As for Munyagishari, he was at that time secretary general of the MRND for the commune of Rubavu, in Gisenyi prefecture, and head of the party’s youth wing, the notorious Interahamwe militia, for the whole prefecture. He is accused of genocide for allegedly training and arming the Interahamwe, preparing and directing their deadly attacks in Gisenyi. Munyagishari was also a primary school teacher and national football referee in Rwanda.
"I don’t understand Kinyarwanda"
Munyagishari set the tone as soon as he was handed over to the Rwandan authorities on the evening of July 24, 2013, at Kigali international airport. “I don’t understand what you are saying. I don’t understand Kinyarwanda,” he told the first Rwandan officials to question him. At his first appearance before a Rwandan judge on August 4, he again claimed he did not understand Kinyarwanda. He also said he was neither Hutu nor Tutsi but a citizen of the Democratic Republic of Congo, and says he wants a DRC consular visit.

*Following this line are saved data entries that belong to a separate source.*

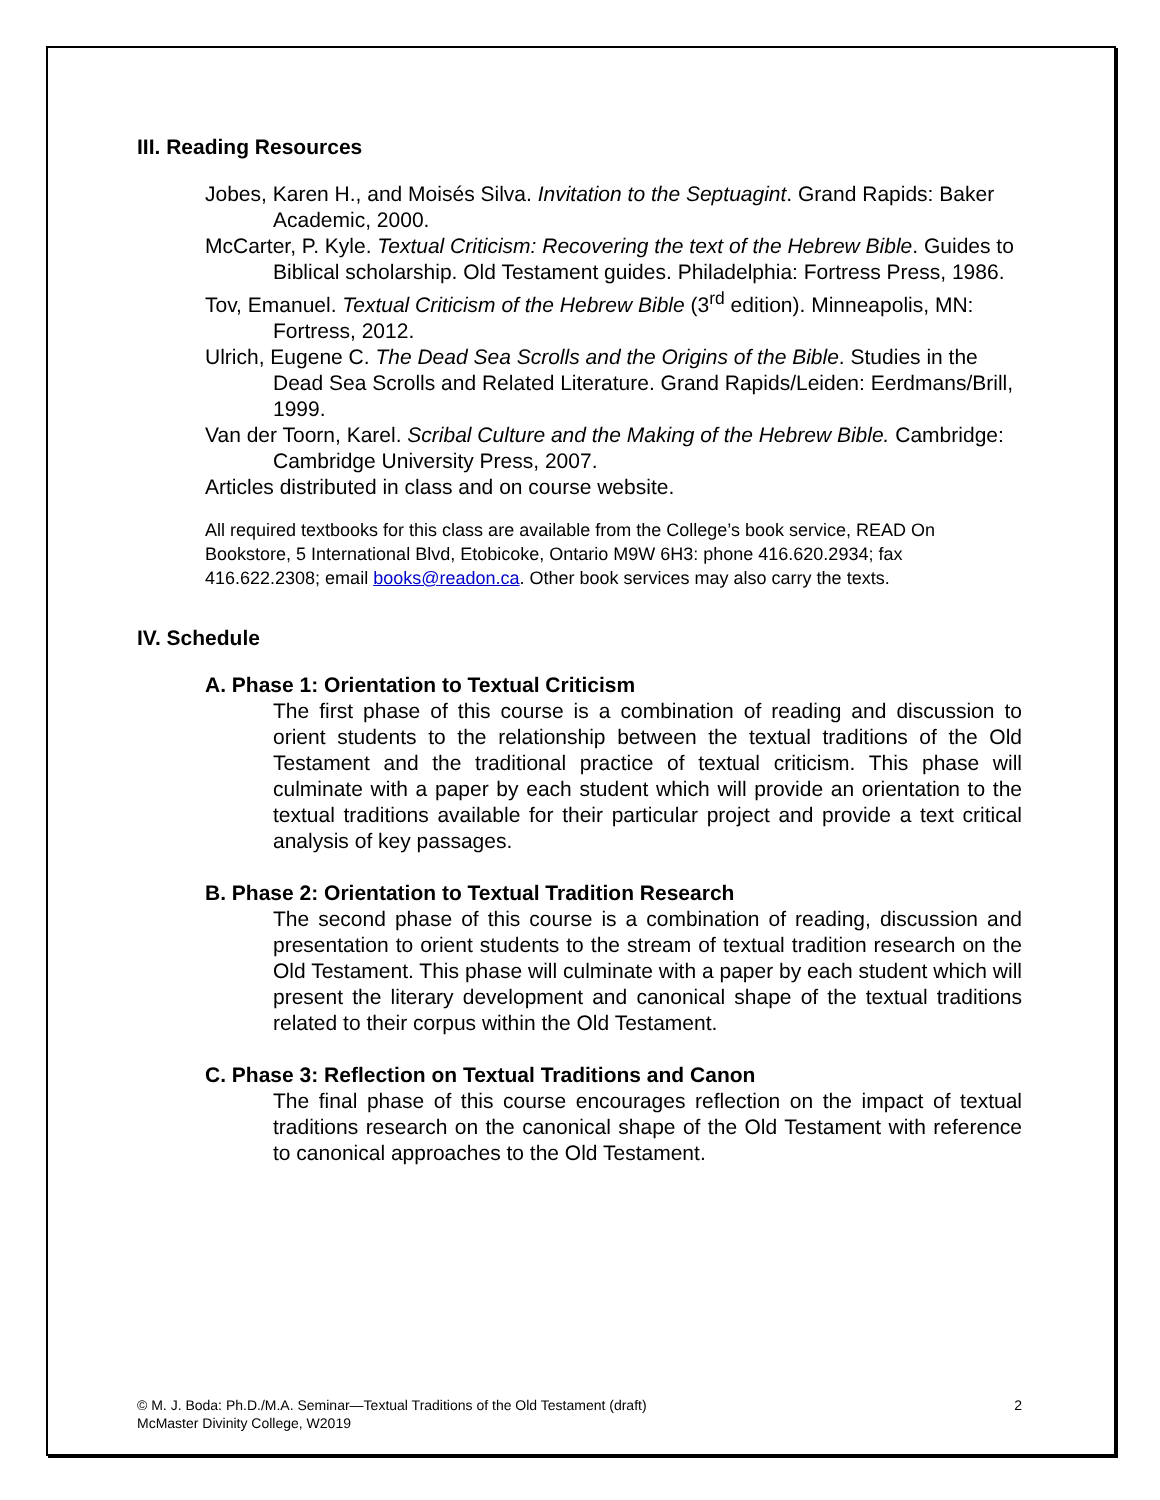III. Reading Resources
Jobes, Karen H., and Moisés Silva. Invitation to the Septuagint. Grand Rapids: Baker Academic, 2000.
McCarter, P. Kyle. Textual Criticism: Recovering the text of the Hebrew Bible. Guides to Biblical scholarship. Old Testament guides. Philadelphia: Fortress Press, 1986.
Tov, Emanuel. Textual Criticism of the Hebrew Bible (3<sup>rd</sup> edition). Minneapolis, MN: Fortress, 2012.
Ulrich, Eugene C. The Dead Sea Scrolls and the Origins of the Bible. Studies in the Dead Sea Scrolls and Related Literature. Grand Rapids/Leiden: Eerdmans/Brill, 1999.
Van der Toorn, Karel. Scribal Culture and the Making of the Hebrew Bible. Cambridge: Cambridge University Press, 2007.
Articles distributed in class and on course website.
All required textbooks for this class are available from the College’s book service, READ On Bookstore, 5 International Blvd, Etobicoke, Ontario M9W 6H3: phone 416.620.2934; fax 416.622.2308; email books@readon.ca. Other book services may also carry the texts.
IV. Schedule
A. Phase 1: Orientation to Textual Criticism
The first phase of this course is a combination of reading and discussion to orient students to the relationship between the textual traditions of the Old Testament and the traditional practice of textual criticism. This phase will culminate with a paper by each student which will provide an orientation to the textual traditions available for their particular project and provide a text critical analysis of key passages.
B. Phase 2: Orientation to Textual Tradition Research
The second phase of this course is a combination of reading, discussion and presentation to orient students to the stream of textual tradition research on the Old Testament. This phase will culminate with a paper by each student which will present the literary development and canonical shape of the textual traditions related to their corpus within the Old Testament.
C. Phase 3: Reflection on Textual Traditions and Canon
The final phase of this course encourages reflection on the impact of textual traditions research on the canonical shape of the Old Testament with reference to canonical approaches to the Old Testament.
2 © M. J. Boda: Ph.D./M.A. Seminar—Textual Traditions of the Old Testament (draft)
McMaster Divinity College, W2019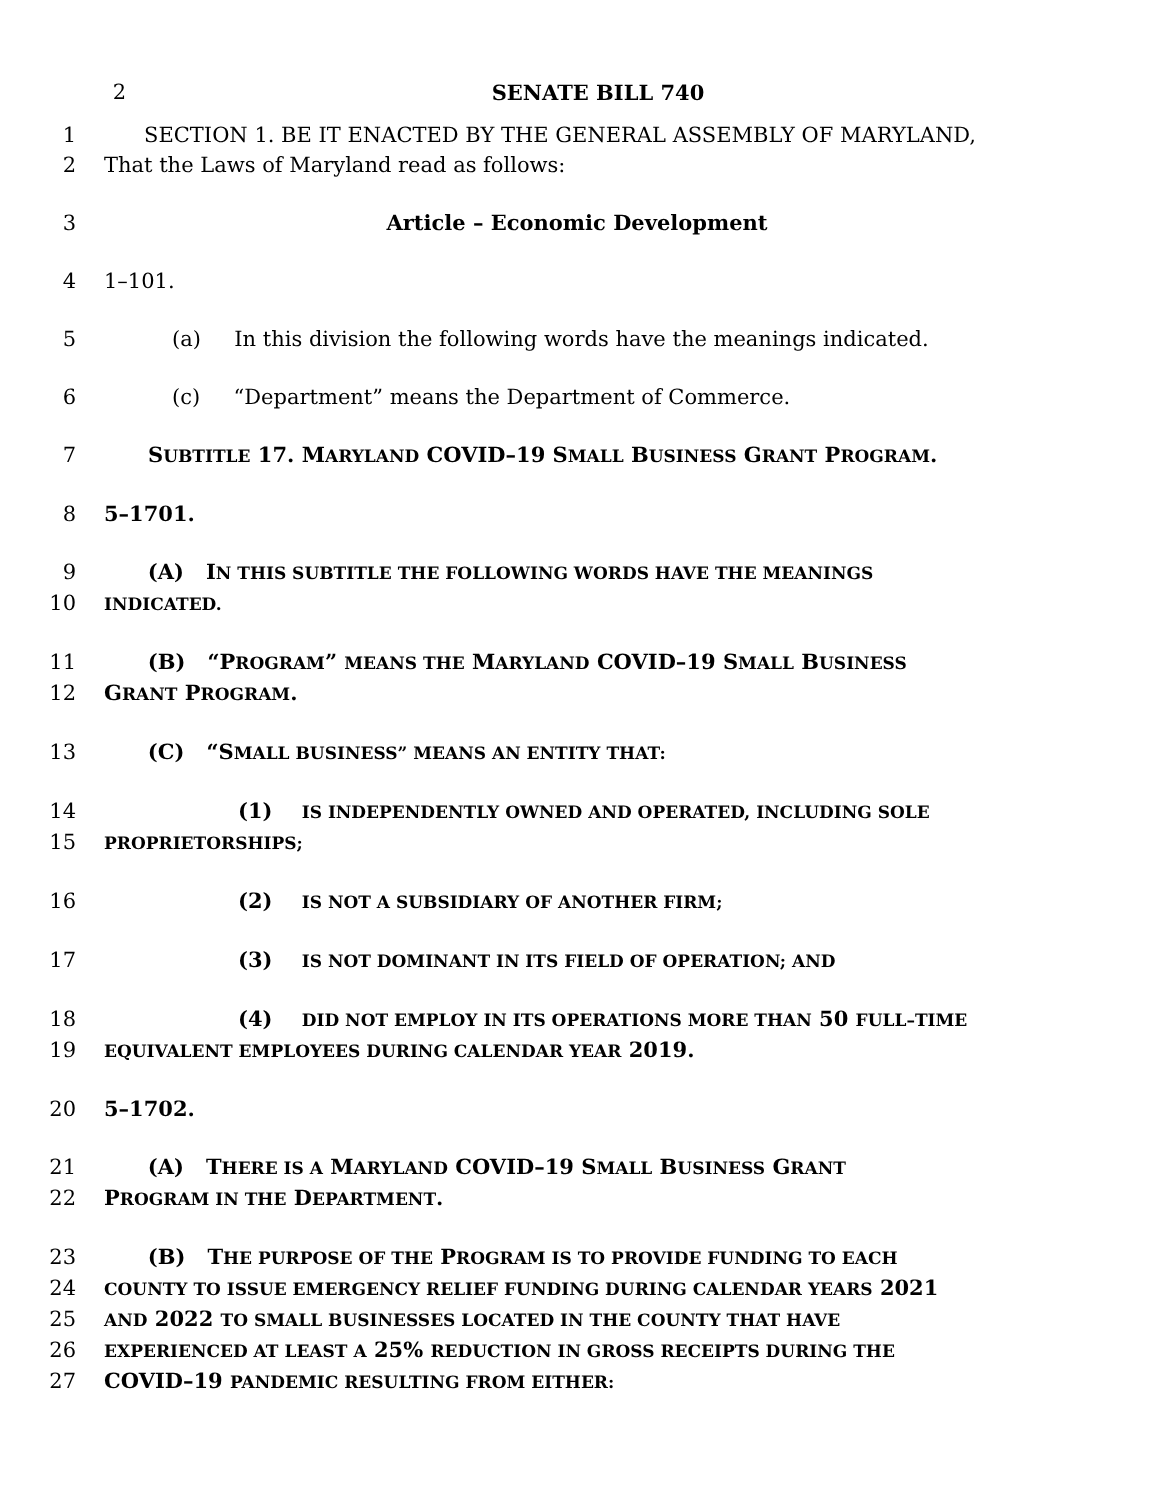2 SENATE BILL 740
1 SECTION 1. BE IT ENACTED BY THE GENERAL ASSEMBLY OF MARYLAND,
2 That the Laws of Maryland read as follows:
3 Article – Economic Development
4 1–101.
5 (a) In this division the following words have the meanings indicated.
6 (c) “Department” means the Department of Commerce.
7 SUBTITLE 17. MARYLAND COVID–19 SMALL BUSINESS GRANT PROGRAM.
8 5–1701.
9 (A) IN THIS SUBTITLE THE FOLLOWING WORDS HAVE THE MEANINGS
10
INDICATED.
11 (B) “PROGRAM” MEANS THE MARYLAND COVID–19 SMALL BUSINESS
12 GRANT PROGRAM.
13 (C) “SMALL BUSINESS” MEANS AN ENTITY THAT:
14 (1) IS INDEPENDENTLY OWNED AND OPERATED, INCLUDING SOLE
15
PROPRIETORSHIPS;
16 (2) IS NOT A SUBSIDIARY OF ANOTHER FIRM;
17 (3) IS NOT DOMINANT IN ITS FIELD OF OPERATION; AND
18 (4) DID NOT EMPLOY IN ITS OPERATIONS MORE THAN 50 FULL–TIME
19
EQUIVALENT EMPLOYEES DURING CALENDAR YEAR 2019.
20 5–1702.
21 (A) THERE IS A MARYLAND COVID–19 SMALL BUSINESS GRANT
22 PROGRAM IN THE DEPARTMENT.
23 (B) THE PURPOSE OF THE PROGRAM IS TO PROVIDE FUNDING TO EACH
24
COUNTY TO ISSUE EMERGENCY RELIEF FUNDING DURING CALENDAR YEARS 2021
25
AND 2022 TO SMALL BUSINESSES LOCATED IN THE COUNTY THAT HAVE
26
EXPERIENCED AT LEAST A 25% REDUCTION IN GROSS RECEIPTS DURING THE
27 COVID–19 PANDEMIC RESULTING FROM EITHER:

“Munyagishari understands Kinyarwanda. He was born in Rwanda, studied in Rwanda, worked in Rwanda, even testified before a Rwandan court in Kinyarwanda,” countered prosecutor Ndibwami Rugambwa. The prosecutor produced a 1982 judgment by the Appeals Court of Ruhengeri (northern Rwanda) where Munyagishari, who was accused of rape, defended himself in the Rwandan language. After hearing the prosecutor’s arguments, the court decided that Munyagishari should be tried in Kinyarwanda, which is an official national language in Rwanda along with French and English.
In subsequent hearings, Munyagishari’s lawyers asked that Munyagishari should have an interpreter if his trial is to take place in Kinyarwanda. The court threw this out but the lawyers appealed, saying they had not had a chance to present their arguments to the court. The appeal is still pending, and no date has yet been set for the start of trial.